• PROVIDED INFORMATION
+--

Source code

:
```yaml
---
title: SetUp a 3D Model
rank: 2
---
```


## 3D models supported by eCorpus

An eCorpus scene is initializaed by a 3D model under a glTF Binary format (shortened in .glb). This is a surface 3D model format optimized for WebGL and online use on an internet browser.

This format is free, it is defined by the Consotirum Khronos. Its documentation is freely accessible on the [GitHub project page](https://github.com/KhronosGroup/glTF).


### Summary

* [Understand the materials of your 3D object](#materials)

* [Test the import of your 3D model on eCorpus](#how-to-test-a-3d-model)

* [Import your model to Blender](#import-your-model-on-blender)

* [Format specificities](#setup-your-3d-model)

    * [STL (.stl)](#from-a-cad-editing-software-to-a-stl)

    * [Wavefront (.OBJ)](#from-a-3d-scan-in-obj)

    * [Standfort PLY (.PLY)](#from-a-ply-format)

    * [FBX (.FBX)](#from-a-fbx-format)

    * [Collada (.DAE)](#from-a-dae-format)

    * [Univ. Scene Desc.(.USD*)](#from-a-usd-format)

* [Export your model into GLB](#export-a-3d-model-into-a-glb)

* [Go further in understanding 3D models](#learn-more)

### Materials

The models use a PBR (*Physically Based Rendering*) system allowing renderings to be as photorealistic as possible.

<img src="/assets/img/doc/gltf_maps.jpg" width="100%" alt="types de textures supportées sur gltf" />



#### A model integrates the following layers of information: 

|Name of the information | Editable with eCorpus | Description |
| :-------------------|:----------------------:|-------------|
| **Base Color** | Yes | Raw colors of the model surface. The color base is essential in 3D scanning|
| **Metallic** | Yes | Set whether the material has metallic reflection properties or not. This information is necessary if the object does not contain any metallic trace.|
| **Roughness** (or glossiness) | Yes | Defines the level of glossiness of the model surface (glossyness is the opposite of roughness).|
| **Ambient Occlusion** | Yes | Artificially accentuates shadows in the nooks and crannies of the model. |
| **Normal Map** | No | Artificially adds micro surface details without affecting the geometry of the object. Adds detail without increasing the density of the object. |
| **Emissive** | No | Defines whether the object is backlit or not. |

+--

• WORK REQUEST
The line with "opposite of roughness).|" is the last to include; transcribe exactly every line from the top of the material above down to it.

• RESPONSE
Source code

:
```yaml
---
title: SetUp a 3D Model
rank: 2
---
```


## 3D models supported by eCorpus

An eCorpus scene is initializaed by a 3D model under a glTF Binary format (shortened in .glb). This is a surface 3D model format optimized for WebGL and online use on an internet browser.

This format is free, it is defined by the Consotirum Khronos. Its documentation is freely accessible on the [GitHub project page](https://github.com/KhronosGroup/glTF).


### Summary

* [Understand the materials of your 3D object](#materials)

* [Test the import of your 3D model on eCorpus](#how-to-test-a-3d-model)

* [Import your model to Blender](#import-your-model-on-blender)

* [Format specificities](#setup-your-3d-model)

    * [STL (.stl)](#from-a-cad-editing-software-to-a-stl)

    * [Wavefront (.OBJ)](#from-a-3d-scan-in-obj)

    * [Standfort PLY (.PLY)](#from-a-ply-format)

    * [FBX (.FBX)](#from-a-fbx-format)

    * [Collada (.DAE)](#from-a-dae-format)

    * [Univ. Scene Desc.(.USD*)](#from-a-usd-format)

* [Export your model into GLB](#export-a-3d-model-into-a-glb)

* [Go further in understanding 3D models](#learn-more)

### Materials

The models use a PBR (*Physically Based Rendering*) system allowing renderings to be as photorealistic as possible.

<img src="/assets/img/doc/gltf_maps.jpg" width="100%" alt="types de textures supportées sur gltf" />



#### A model integrates the following layers of information: 

|Name of the information | Editable with eCorpus | Description |
| :-------------------|:----------------------:|-------------|
| **Base Color** | Yes | Raw colors of the model surface. The color base is essential in 3D scanning|
| **Metallic** | Yes | Set whether the material has metallic reflection properties or not. This information is necessary if the object does not contain any metallic trace.|
| **Roughness** (or glossiness) | Yes | Defines the level of glossiness of the model surface (glossyness is the opposite of roughness).|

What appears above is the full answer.